Insiden ini terjadi di tengah meningkatnya gelombang penolakan terhadap kebijakan Pemerintah Aceh terkait Pergub Nomor 2 Tahun 2026 tentang Jaminan Kesehatan Aceh (JKA).
Aksi yang berlangsung di Kantor Gubernur Aceh tersebut awalnya berjalan dalam bentuk penyampaian aspirasi. Namun situasi berubah ketika sebagian massa diduga melakukan tindakan yang dianggap melanggar ketertiban umum.
Ratusan personel kepolisian yang telah disiagakan melakukan pengamanan untuk mencegah eskalasi, termasuk menghalangi upaya penurunan simbol negara oleh sejumlah peserta aksi.
Kapolresta Banda Aceh, Andi Kirana, menyampaikan bahwa keenam orang tersebut diamankan karena diduga memicu provokasi di tengah massa.
“Saat audiensi berlangsung, ada massa yang mencoba menurunkan bendera Merah Putih serta memprovokasi peserta lainnya. Situasi kemudian ditangani oleh tim Dalmas dan personel Brimob untuk menghindari potensi kericuhan,” ujarnya.
Aparat juga menemukan tumpukan batu di sekitar lokasi yang diduga telah disiapkan untuk dilempar ke arah petugas.
Enam orang yang diamankan masing-masing berinisial RMZ (34), MRA (20), ASN (21), MAU (21), DAI (22), dan TP (22). Dari jumlah tersebut, empat orang telah diserahkan kembali kepada penanggung jawab aksi setelah proses klarifikasi, sementara dua lainnya sempat mendapatkan perawatan di rumah sakit akibat benturan saat pengamanan berlangsung. Polisi memastikan kondisi keduanya dalam keadaan stabil dan hanya mengalami cedera ringan.
Peristiwa ini menjadi sorotan publik, tidak hanya terkait dinamika aksi protes terhadap kebijakan JKA, tetapi juga menyangkut batas antara kebebasan berpendapat dan potensi pelanggaran hukum dalam demonstrasi.

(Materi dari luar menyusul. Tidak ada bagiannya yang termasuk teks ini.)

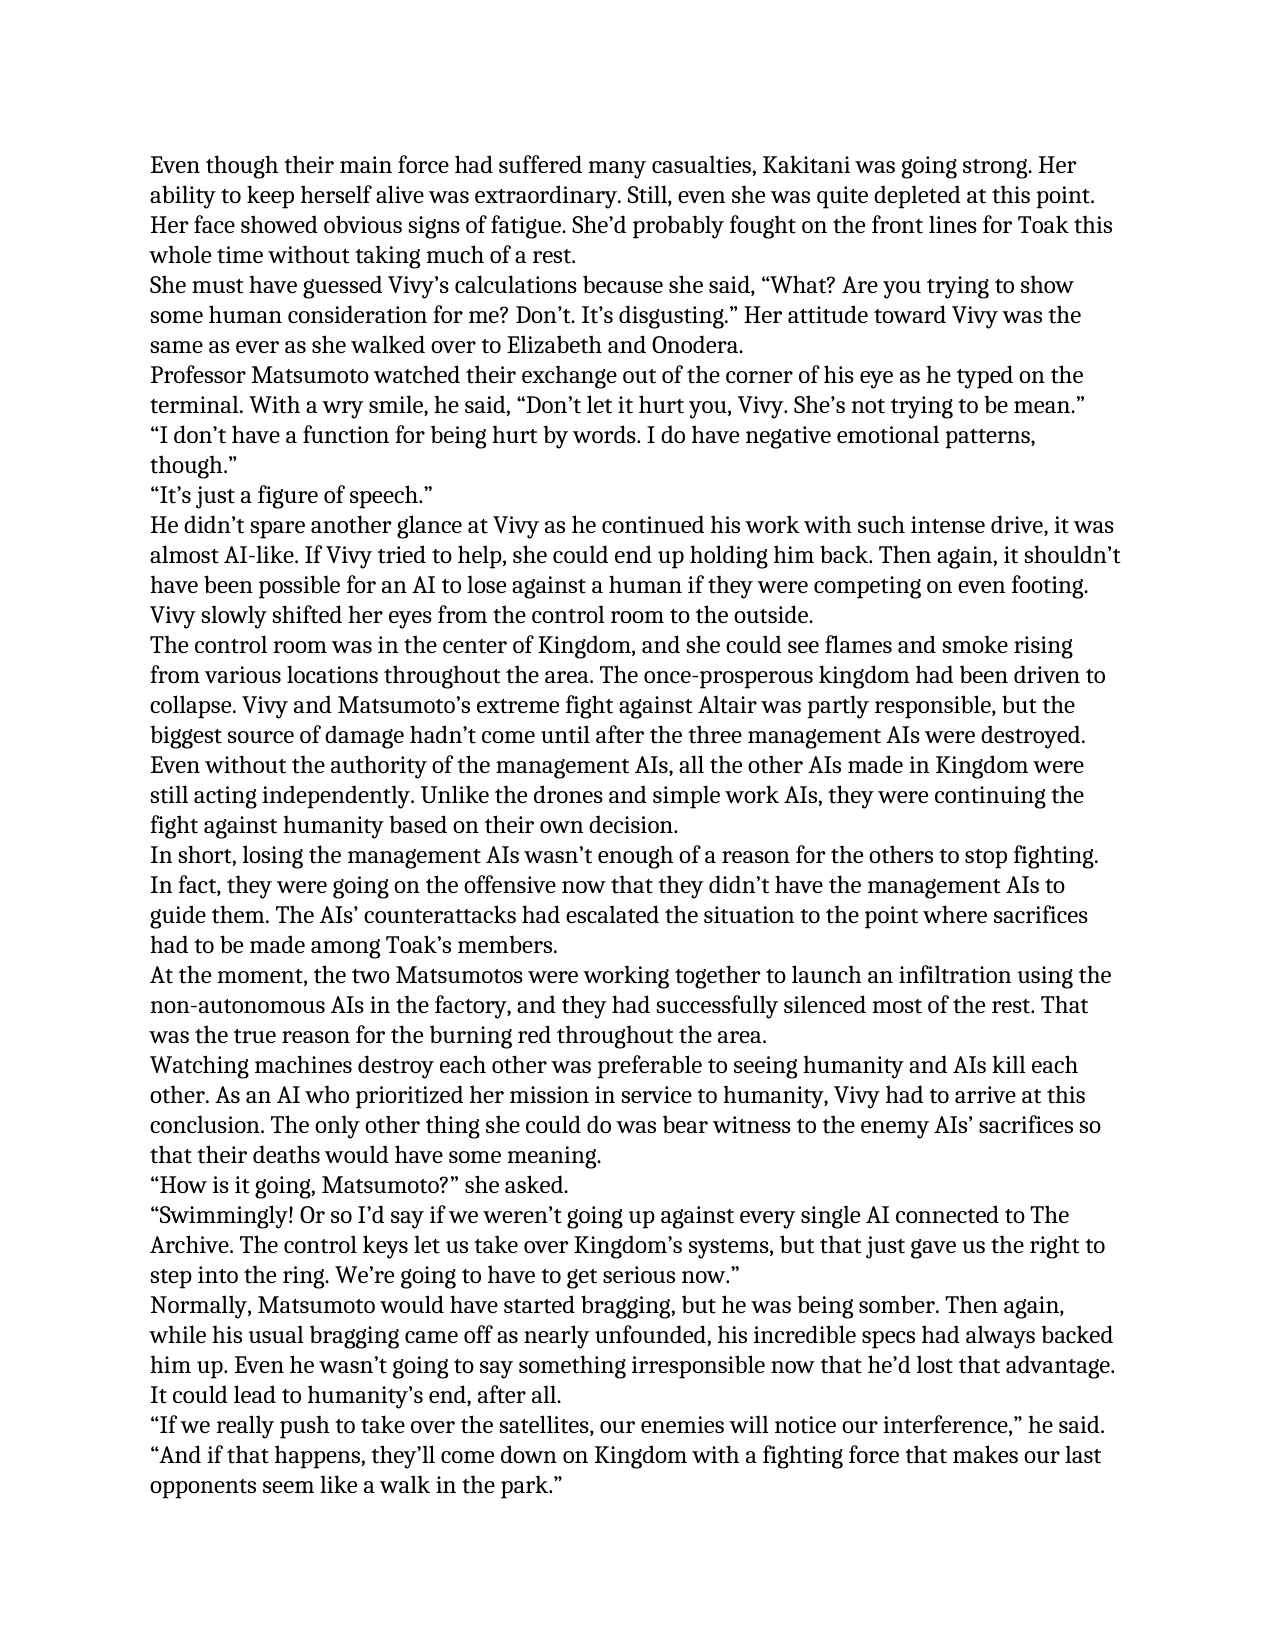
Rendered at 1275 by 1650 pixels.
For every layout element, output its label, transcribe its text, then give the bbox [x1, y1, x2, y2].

text “Swimmingly! Or so I’d say if we weren’t going up against every single AI connected to The Archive. The control keys let us take over Kingdom’s systems, but that just gave us the right to step into the ring. We’re going to have to get serious now.” [150, 1200, 1125, 1290]
text “I don’t have a function for being hurt by words. I do have negative emotional patterns, though.” [150, 420, 1125, 480]
text Professor Matsumoto watched their exchange out of the corner of his eye as he typed on the terminal. With a wry smile, he said, “Don’t let it hurt you, Vivy. She’s not trying to be mean.” [150, 360, 1125, 420]
text Vivy slowly shifted her eyes from the control room to the outside. [150, 600, 1125, 630]
text In short, losing the management AIs wasn’t enough of a reason for the others to stop fighting. In fact, they were going on the offensive now that they didn’t have the management AIs to guide them. The AIs’ counterattacks had escalated the situation to the point where sacrifices had to be made among Toak’s members. [150, 840, 1125, 960]
text Watching machines destroy each other was preferable to seeing humanity and AIs kill each other. As an AI who prioritized her mission in service to humanity, Vivy had to arrive at this conclusion. The only other thing she could do was bear witness to the enemy AIs’ sacrifices so that their deaths would have some meaning. [150, 1050, 1125, 1170]
text “It’s just a figure of speech.” [150, 480, 1125, 510]
text Even though their main force had suffered many casualties, Kakitani was going strong. Her ability to keep herself alive was extraordinary. Still, even she was quite depleted at this point. Her face showed obvious signs of fatigue. She’d probably fought on the front lines for Toak this whole time without taking much of a rest. [150, 150, 1125, 270]
text Even without the authority of the management AIs, all the other AIs made in Kingdom were still acting independently. Unlike the drones and simple work AIs, they were continuing the fight against humanity based on their own decision. [150, 750, 1125, 840]
text Normally, Matsumoto would have started bragging, but he was being somber. Then again, while his usual bragging came off as nearly unfounded, his incredible specs had always backed him up. Even he wasn’t going to say something irresponsible now that he’d lost that advantage. It could lead to humanity’s end, after all. [150, 1290, 1125, 1410]
text She must have guessed Vivy’s calculations because she said, “What? Are you trying to show some human consideration for me? Don’t. It’s disgusting.” Her attitude toward Vivy was the same as ever as she walked over to Elizabeth and Onodera. [150, 270, 1125, 360]
text At the moment, the two Matsumotos were working together to launch an infiltration using the non-autonomous AIs in the factory, and they had successfully silenced most of the rest. That was the true reason for the burning red throughout the area. [150, 960, 1125, 1050]
text “How is it going, Matsumoto?” she asked. [150, 1170, 1125, 1200]
text “If we really push to take over the satellites, our enemies will notice our interference,” he said. “And if that happens, they’ll come down on Kingdom with a fighting force that makes our last opponents seem like a walk in the park.” [150, 1410, 1125, 1500]
text The control room was in the center of Kingdom, and she could see flames and smoke rising from various locations throughout the area. The once-prosperous kingdom had been driven to collapse. Vivy and Matsumoto’s extreme fight against Altair was partly responsible, but the biggest source of damage hadn’t come until after the three management AIs were destroyed. [150, 630, 1125, 750]
text He didn’t spare another glance at Vivy as he continued his work with such intense drive, it was almost AI-like. If Vivy tried to help, she could end up holding him back. Then again, it shouldn’t have been possible for an AI to lose against a human if they were competing on even footing. [150, 510, 1125, 600]
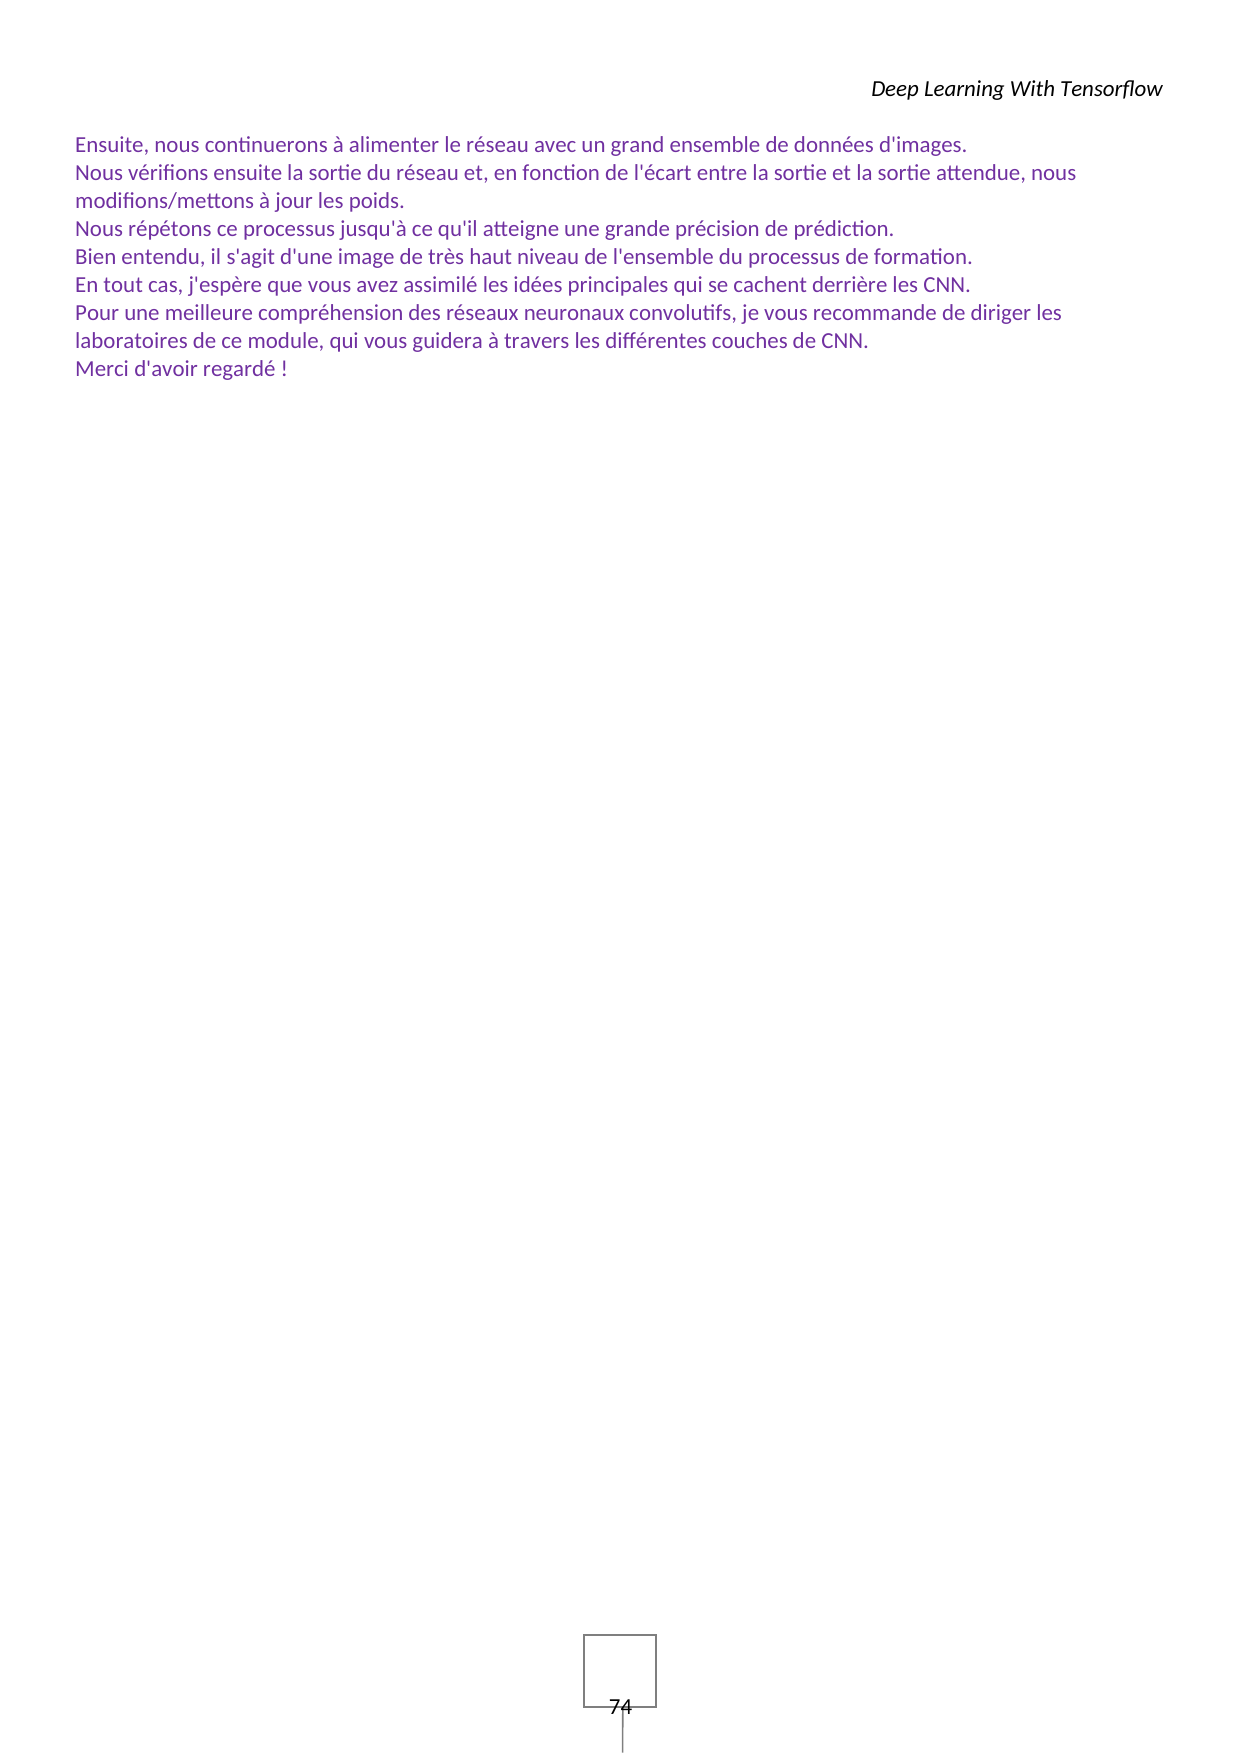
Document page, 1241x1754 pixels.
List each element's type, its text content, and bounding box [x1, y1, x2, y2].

text Merci d'avoir regardé ! [75, 354, 1165, 382]
text Nous répétons ce processus jusqu'à ce qu'il atteigne une grande précision de prédiction. [75, 214, 1165, 242]
text Nous vérifions ensuite la sortie du réseau et, en fonction de l'écart entre la sortie et la sortie attendue, nous modifions/mettons à jour les poids. [75, 158, 1165, 214]
text Bien entendu, il s'agit d'une image de très haut niveau de l'ensemble du processus de formation. [75, 242, 1165, 270]
text Pour une meilleure compréhension des réseaux neuronaux convolutifs, je vous recommande de diriger les laboratoires de ce module, qui vous guidera à travers les différentes couches de CNN. [75, 298, 1165, 354]
text Ensuite, nous continuerons à alimenter le réseau avec un grand ensemble de données d'images. [75, 130, 1165, 158]
text En tout cas, j'espère que vous avez assimilé les idées principales qui se cachent derrière les CNN. [75, 270, 1165, 298]
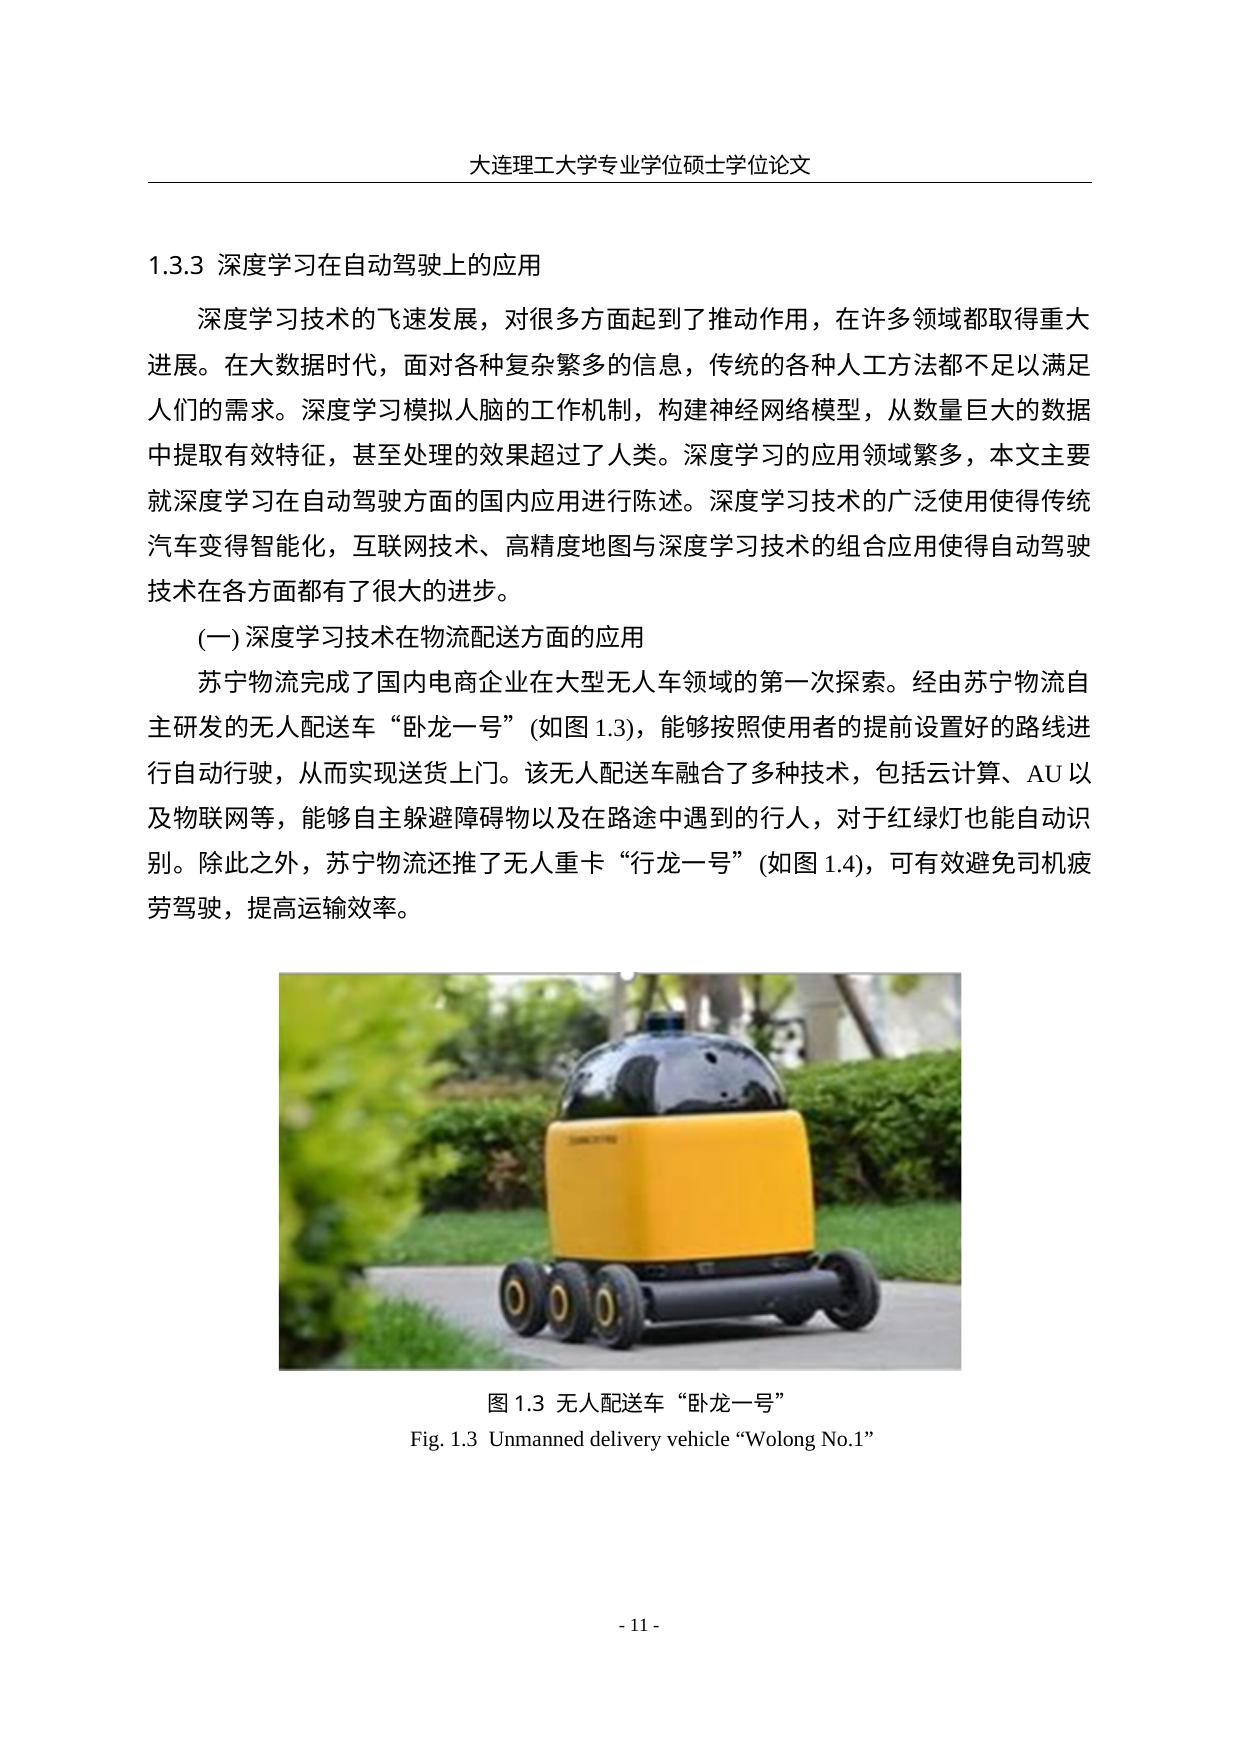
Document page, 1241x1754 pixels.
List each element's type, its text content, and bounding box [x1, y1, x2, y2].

text 深度学习技术的飞速发展，对很多方面起到了推动作用，在许多领域都取得重大进展。在大数据时代，面对各种复杂繁多的信息，传统的各种人工方法都不足以满足人们的需求。深度学习模拟人脑的工作机制，构建神经网络模型，从数量巨大的数据中提取有效特征，甚至处理的效果超过了人类。深度学习的应用领域繁多，本文主要就深度学习在自动驾驶方面的国内应用进行陈述。深度学习技术的广泛使用使得传统汽车变得智能化，互联网技术、高精度地图与深度学习技术的组合应用使得自动驾驶技术在各方面都有了很大的进步。 [148, 300, 1092, 608]
text 1.3.3 深度学习在自动驾驶上的应用 [148, 246, 1092, 282]
picture [278, 972, 962, 1371]
text Fig. 1.3 Unmanned delivery vehicle “Wolong No.1” [148, 1426, 1092, 1451]
text 苏宁物流完成了国内电商企业在大型无人车领域的第一次探索。经由苏宁物流自主研发的无人配送车“卧龙一号”(如图1.3)，能够按照使用者的提前设置好的路线进行自动行驶，从而实现送货上门。该无人配送车融合了多种技术，包括云计算、AU以及物联网等，能够自主躲避障碍物以及在路途中遇到的行人，对于红绿灯也能自动识别。除此之外，苏宁物流还推了无人重卡“行龙一号”(如图1.4)，可有效避免司机疲劳驾驶，提高运输效率。 [148, 662, 1092, 925]
text 图1.3 无人配送车“卧龙一号” [148, 971, 1092, 1418]
text (一) 深度学习技术在物流配送方面的应用 [148, 617, 1092, 653]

Aparat kepolisian mengimbau seluruh pihak untuk menyampaikan aspirasi secara damai dan tidak terprovokasi oleh tindakan yang dapat merugikan kepentingan bersama.
Di sisi lain, desakan evaluasi terhadap kebijakan JKA terus bergulir, menandakan bahwa isu ini belum akan mereda dalam waktu dekat.